__WHAT THIS TASK INVOLVES__
From the HPC tag description below, list every challenge it names for writing software that makes effective use of supercomputers, giving each by its heading.

Questions tagged [hpc]

High Performance Computing (HPC) refers to the use of supercomputers and computer clusters to solve a wide range of computationally intensive problems.

Systems with benchmark performance of 100s of teraflops are usually considered to be supercomputers. A typical feature of these supercomputers is that they have a large number of computing nodes, typically in the range of O(10^3) to O(10^6)). This distinguishes them from small-to-midsize computing clusters, which usually have O(10) to O(10^2) nodes.

When writing software that aims to make effective use of these resources, a number of challenges arise that are usually not present when working on single-core systems or even small clusters:


Higher degree of parallelization required

According to the original Sep-1966 formulation of the "classical" Law of diminishing returns -aka- Amdahl's Law, the maximum speedup one can achieve using parallel computers is restricted by the fraction of serial processes in your code (i.e. parts that can not be parallelized). That means the more processors you have, the better your parallelization concept has to be. The contemporary re-formulation, not ignoring add-on costs for process-spawning overheads, parameter / results SER/DES costs and the add-on costs of communications and last but not least the facts of resources-respecting, atomicity-of-work effects in the re-formulated overhead-strict revised Amdahl's Law, the add-on costs-adjusted comparisons more closely reflect the actual net-speedup benefits of True-[PARALLEL] code-execution(s), not ignoring the respective classes of add-on costs, related to the way, how such sections become prepared & executed.


Specialized hardware and software

Most supercomputers are custom-built and use specialized components for hardware and/or software, i.e. you have to learn a lot about new types of architectures if you want to get maximum performance. Typical examples are the network hardware, the file system, or the available compilers (including compiler optimization options).


Parallel file I/O becomes a serious bottleneck

Good parallel file systems handle multiple requests in parallel rather well. However, there is a limit to it, and most file systems do not support the simultaneous access of thousands of processes. Thus reading/writing to a single file internally becomes serialized again, even if you are using parallel I/O concepts such as MPI I/O.

__ITEMS__
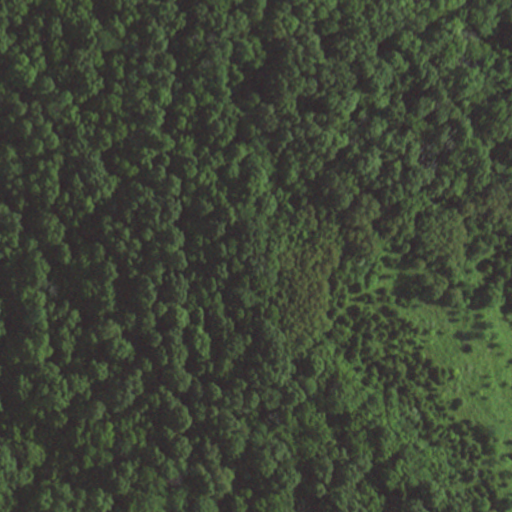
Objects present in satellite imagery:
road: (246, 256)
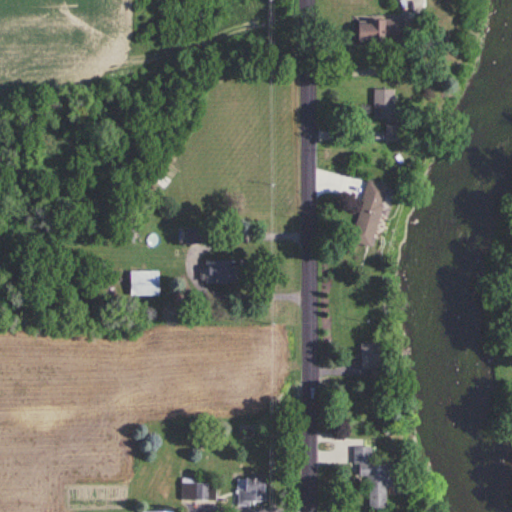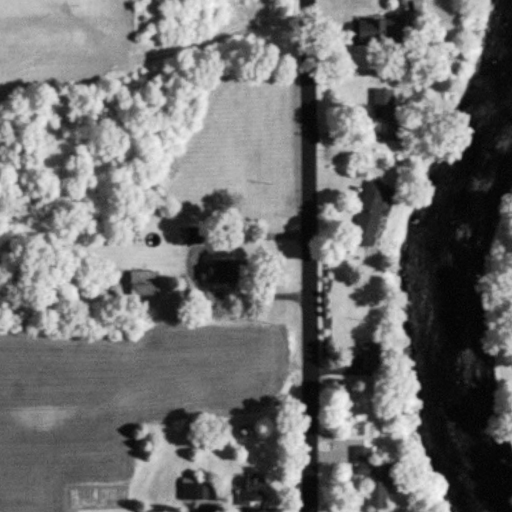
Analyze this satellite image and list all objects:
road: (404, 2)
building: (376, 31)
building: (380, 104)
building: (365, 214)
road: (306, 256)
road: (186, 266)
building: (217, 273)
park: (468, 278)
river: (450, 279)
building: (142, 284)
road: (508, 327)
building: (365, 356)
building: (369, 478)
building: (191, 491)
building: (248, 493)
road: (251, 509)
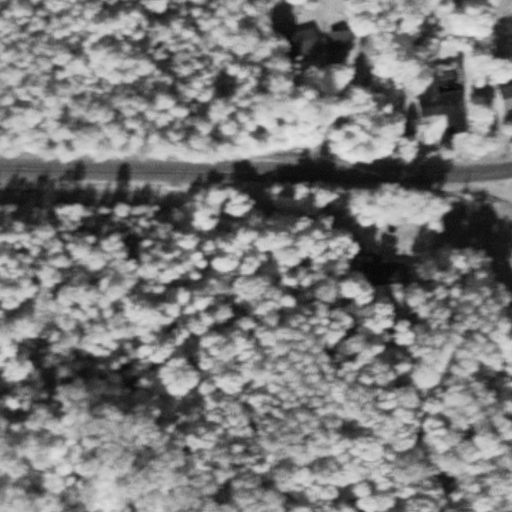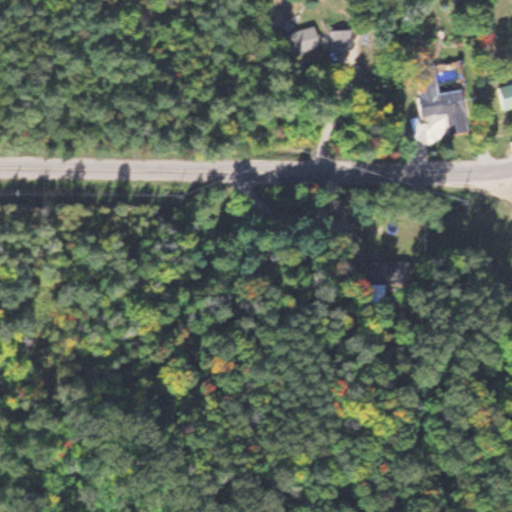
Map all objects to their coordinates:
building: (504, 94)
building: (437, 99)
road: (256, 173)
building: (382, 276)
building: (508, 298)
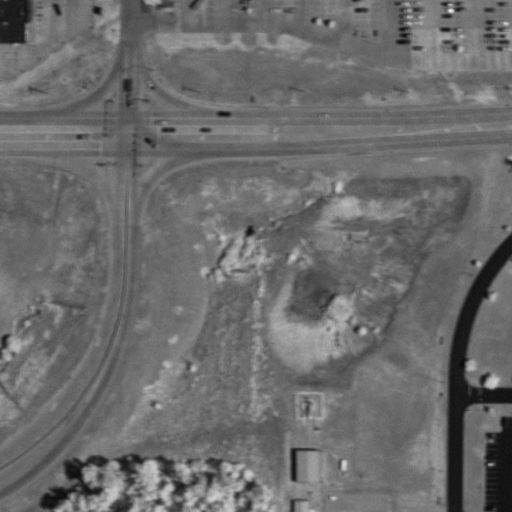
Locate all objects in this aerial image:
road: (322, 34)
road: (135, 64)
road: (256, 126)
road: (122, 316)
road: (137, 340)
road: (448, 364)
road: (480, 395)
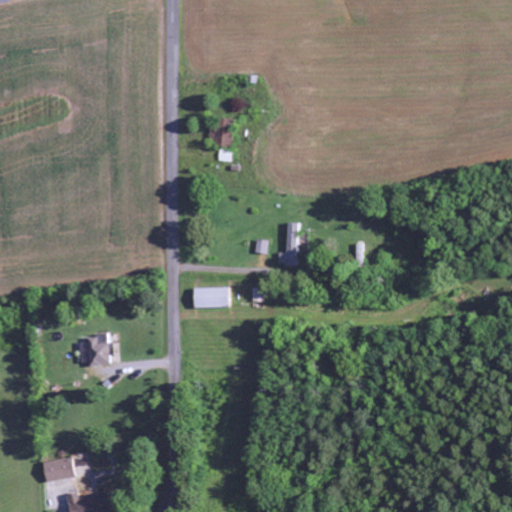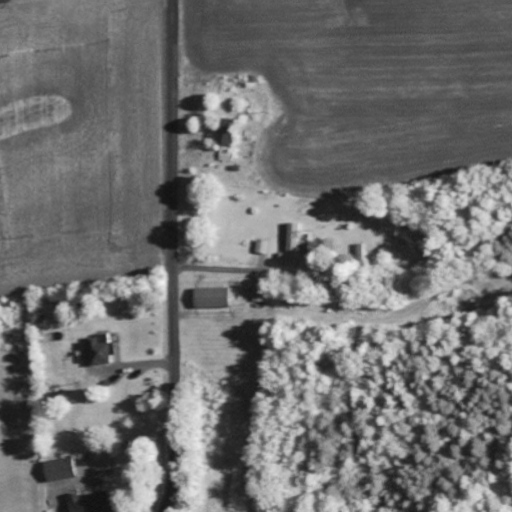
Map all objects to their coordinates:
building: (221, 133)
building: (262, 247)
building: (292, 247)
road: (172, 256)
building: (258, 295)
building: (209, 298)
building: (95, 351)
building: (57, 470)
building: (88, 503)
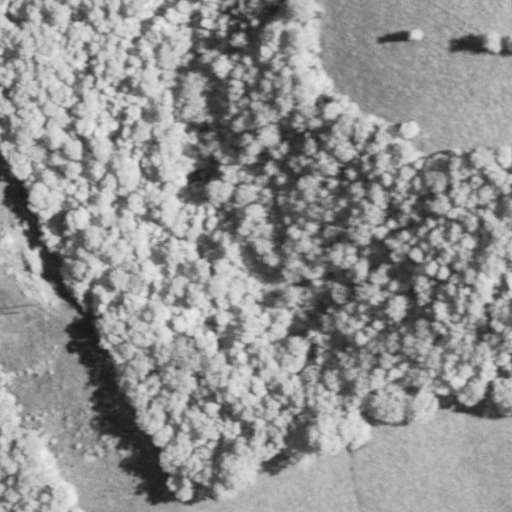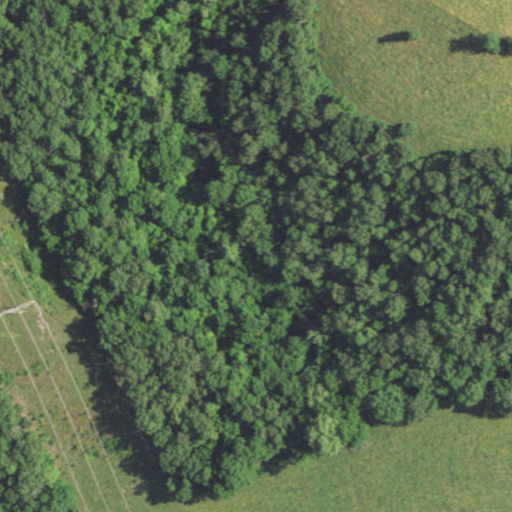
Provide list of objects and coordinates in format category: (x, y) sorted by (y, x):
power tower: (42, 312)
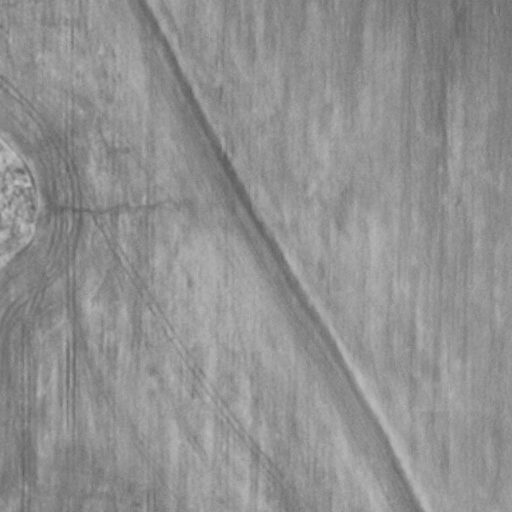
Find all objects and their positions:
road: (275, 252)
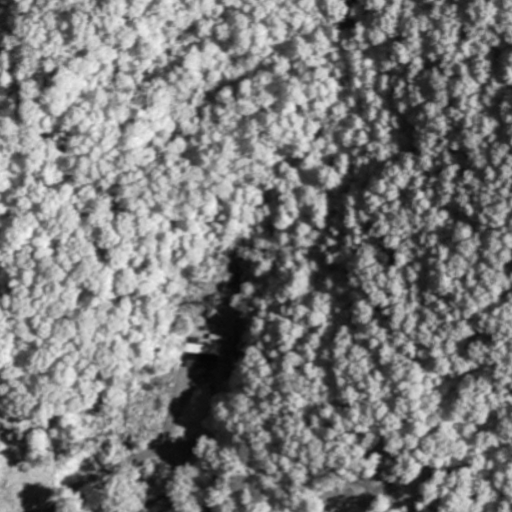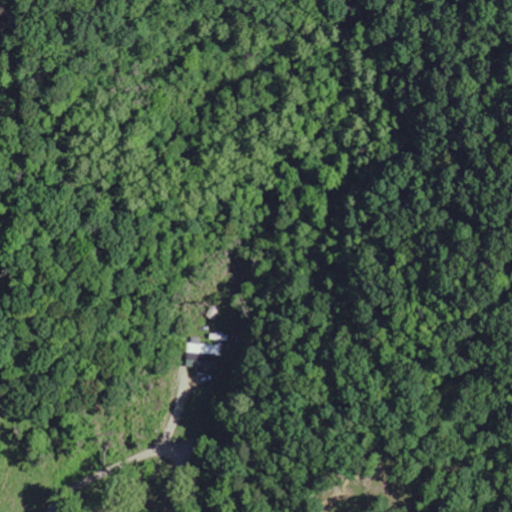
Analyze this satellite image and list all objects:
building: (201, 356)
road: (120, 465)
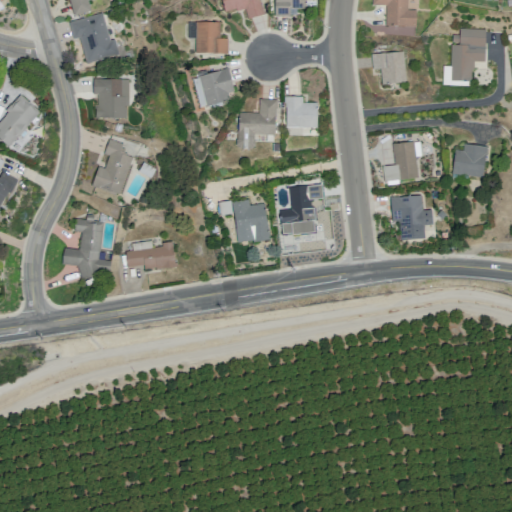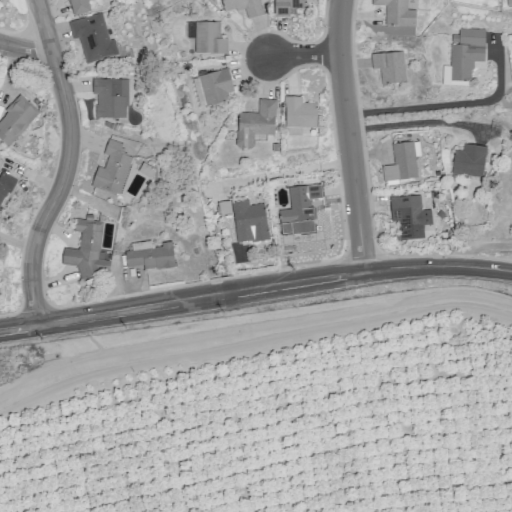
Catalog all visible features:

__WRITTEN REPLY__
- Higher degree of parallelization required
- Specialized hardware and software
- Parallel file I/O becomes a serious bottleneck